▶ **About this exercise**:
Please transcribe the listing below in full, exactly as written, leaving out its pictures.

▶ **Records to process**:
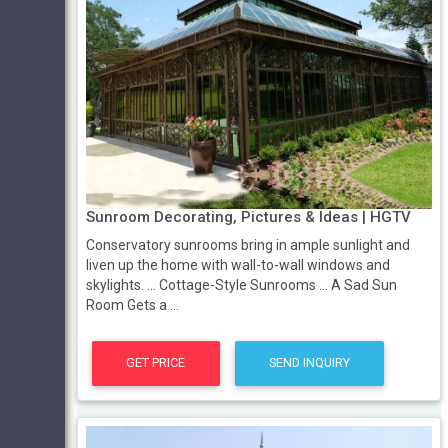
Sunroom Decorating, Pictures & Ideas | HGTV
Conservatory sunrooms bring in ample sunlight and
liven up the home with wall-to-wall windows and
skylights. ... Cottage-Style Sunrooms ... A Sad Sun
Room Gets a ...
GET PRICE
SEND INQUIRY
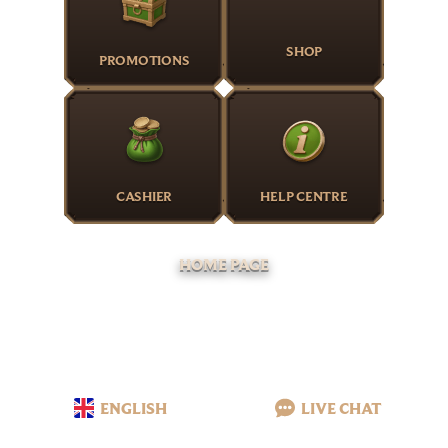
SHOP
PROMOTIONS
CASHIER
HELP CENTRE
HOME PAGE
ENGLISH
LIVE CHAT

▶ **Solution to this problem**:
Sunroom Decorating, Pictures & Ideas | HGTV
Conservatory sunrooms bring in ample sunlight and
liven up the home with wall-to-wall windows and
skylights. ... Cottage-Style Sunrooms ... A Sad Sun
Room Gets a ...
GET PRICE
SEND INQUIRY
SHOP
PROMOTIONS
CASHIER
HELP CENTRE
HOME PAGE
ENGLISH
LIVE CHAT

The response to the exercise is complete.